Mais do que com qualquer outra pessoa, Enid parecia ter se apegado à ela. As duas tinham tantas coisas em comum que pareciam até irmãs: a dedicação às artes, curiosidade, e uma aparência frágil, mas surpreendente. Por mais que fizéssemos com que Enid treinasse para a sua própria sobrevivência, era claro que ela se sentia mais feliz criando acessórios e fazendo novos penteados.

Pelo que sabíamos, ela e seus pais eram mantidos como prisioneiros no castelo de Uther há um bom tempo; tempo esse que fez com que seus pais fugissem na primeira chance, deixando a filha sob a sua própria sorte. Então, desde o dia em que a vimos, ela passou a viver entre nós, se aproximando principalmente de Pym.

- Uau... essas são as coroas que você fez recentemente? - perguntei para Pym.

- Na verdade, todas essas foram Enid. Não é, Ni?

E a garota fez que sim com a cabeça, voltando a sua atenção para a obra que tinha em mãos. Pelo que eu percebia, ela amarrava as flores ao redor de galhos, criando padrões com as cores que tinha em mãos.

- Quero que você me ensine a fazer algumas. - disse, tentando me aproximar da garota.

Ela sorriu, e em seguida voltei meu olhar para Pym, que pedia minha opinião a cada vestido que trocava. Aparentemente, ela se encontraria com um tal Rolf, guerreiro de Guinevere por quem ela se sentia atraída. E eu honestamente não poderia estar mais feliz por ela seguir em frente.

Assim que ela saiu da sala, Enid me ensinou a fazer algumas coroas, conversando comigo enquanto isso.

- Eu quero ser assim como você quando crescer. - Enid disse, enquanto trabalhava em uma de suas coroas.

- Por quê? - perguntei.

- Porque você é corajosa e é líder. As pessoas te respeitam. Eu quero ser assim. - ela respondeu, se encolhendo como se estivesse com vergonha.

Ouvir aquilo dela tinha me surpreendido completamente. Não era essa a visão que eu tinha sobre mim mesma, na maior parte do tempo.

- Você gosta de lobos, Enid?

- Gosto. As pelagens deles são fofas.

- Quando eu era criança, tinha ouvido uma mulher já idosa dizer que mulheres precisavam ser como lobos: estarem sempre atentas, viverem em matilha e lutarem com garras e dentes por seus amados.

- O que isso significa?

- Que precisamos nos apoiar mutuamente, que não podemos deixar de defender o que acreditamos, e que devemos sempre estarmos atentas às circunstâncias ao nosso redor. É algo que eu só entendi recentemente, por mais que ela tenha me dito há tempos; mas você ainda tem muitos anos pela frente, e seguir isso pode fazer uma total diferença na sua vida.

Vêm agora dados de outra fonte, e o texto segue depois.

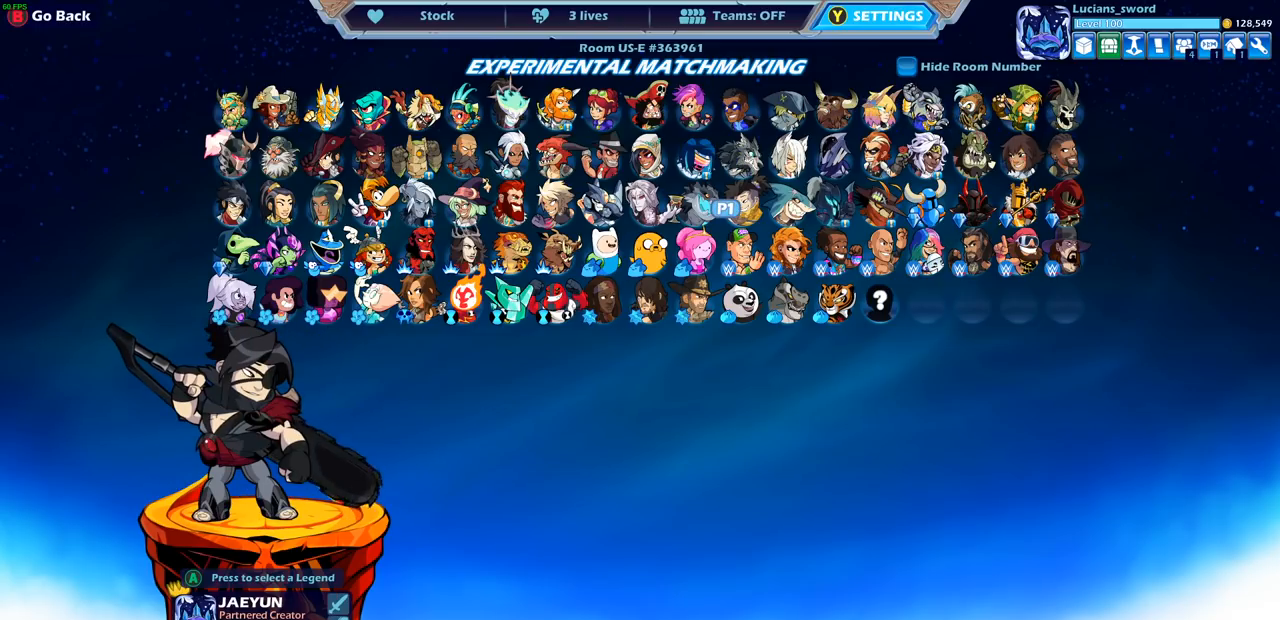
{"buttons": [], "left_stick": "center", "right_stick": "center", "events": [[133, "left_stick", "right"], [267, "left_stick", "center"]]}
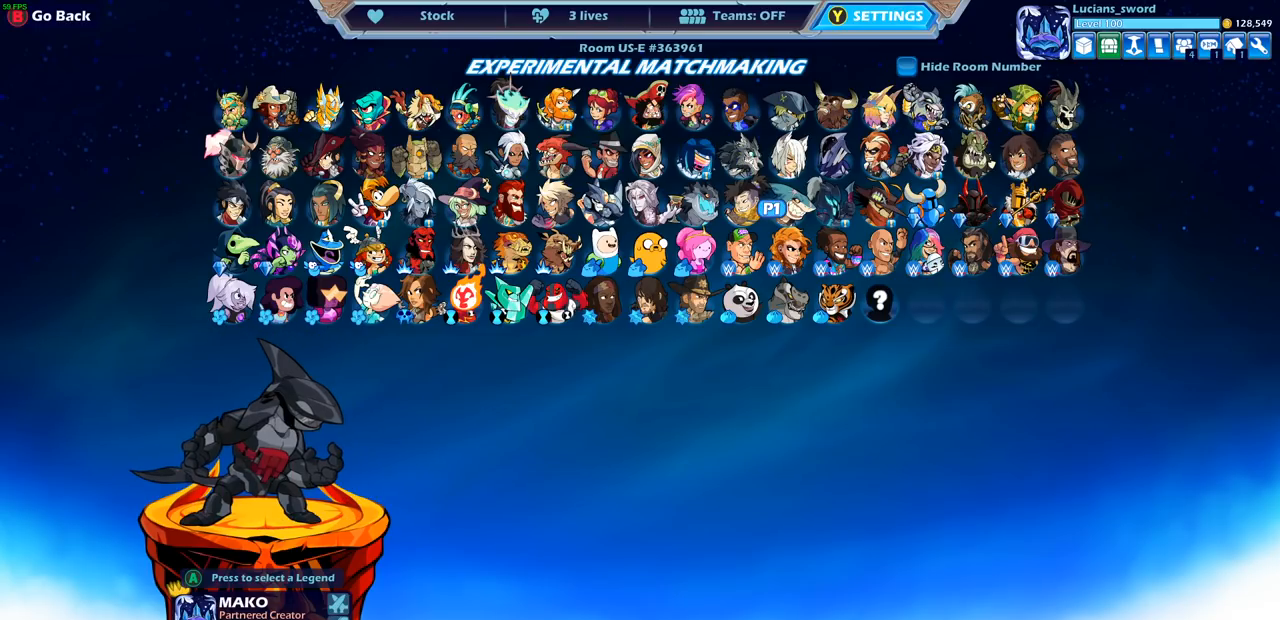
{"buttons": [], "left_stick": "center", "right_stick": "center", "events": [[17, "left_stick", "right"], [133, "left_stick", "center"]]}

- Isso vai me tornar como você?

- Vai te tornar a melhor versão de você mesma. Isso vai fazer com que te respeitem, e você vai ganhar seu espaço. Um dia você vai se tornar uma guerreira conhecida, ou uma grande artesã. Eu tenho fé nisso.

E a garota sorriu, me agradecendo pela conversa.

*

Pela noite, me encontrei com quase todos da corte em uma espécie de torneio organizado por Guinevere. Aparentemente, funcionava como uma forma de entretenimento e de colocar as habilidades recém-adquiridas em prática.

Fiquei ao lado de Lancelot, e procurei Esquilo com os meus olhos. Quando finalmente o encontrei, ele estava junto de outros guerreiros que participariam do torneio. Ele também segurava um escudo e uma espada em suas mãos.

- Por que Percival está entre os guerreiros, e não na plateia? - perguntei.

- Ele vai participar do torneio. - Lancelot respondeu, com uma tranquilidade imensa.

- Como? - questionei, incrédula.

- Lutando, claramente.

Por um segundo, pensei em correr até o outro lado da arena improvisada e puxar o garoto até a arquibancada. Ao invés disso, apenas enterrei a cabeça nas minhas mãos, desacreditando daquela ideia, mas com a esperança que houvesse alguma explicação por trás.

- Contra esses brutamontes? - perguntei.

- Contra alguém do tamanho dele. Seu oponente é apenas dois anos mais velho. Todo santo dia ele me diz que quer contribuir nas batalhas, e uma hora esse dia vai chegar, por mais que não seja o que esperamos. Aqui ele não vai se ferir gravemente, mas isso pode acontecer no campo de batalha, se ele não estiver preparado.

- Mas ele é tão jovem...

- Percival não é mais o menino de 12 anos perdido em meio à floresta. Ele já tem 14 anos, e consegue usar um escudo e uma espada melhor do que qualquer um da sua idade. Precisamos treiná-lo de acordo com o mundo, não com o que queríamos que acontecesse.

Suspirei, me dando por vencida.

- É verdade...

Ele segurou minha mão, provavelmente na tentativa de me acalmar.

- Vai dar certo. Não se preocupe. - disse.

Todos os competidores pareceram lutar por décadas, até que chegasse a vez de Esquilo. Quando finalmente chegou, sentia meu coração errar uma batida a cada golpe que seu oponente desferia. No entanto, ele se defendia de forma ilustre, e também atacava nos melhores momentos. Pode ser que eu o tivesse subestimado um pouco.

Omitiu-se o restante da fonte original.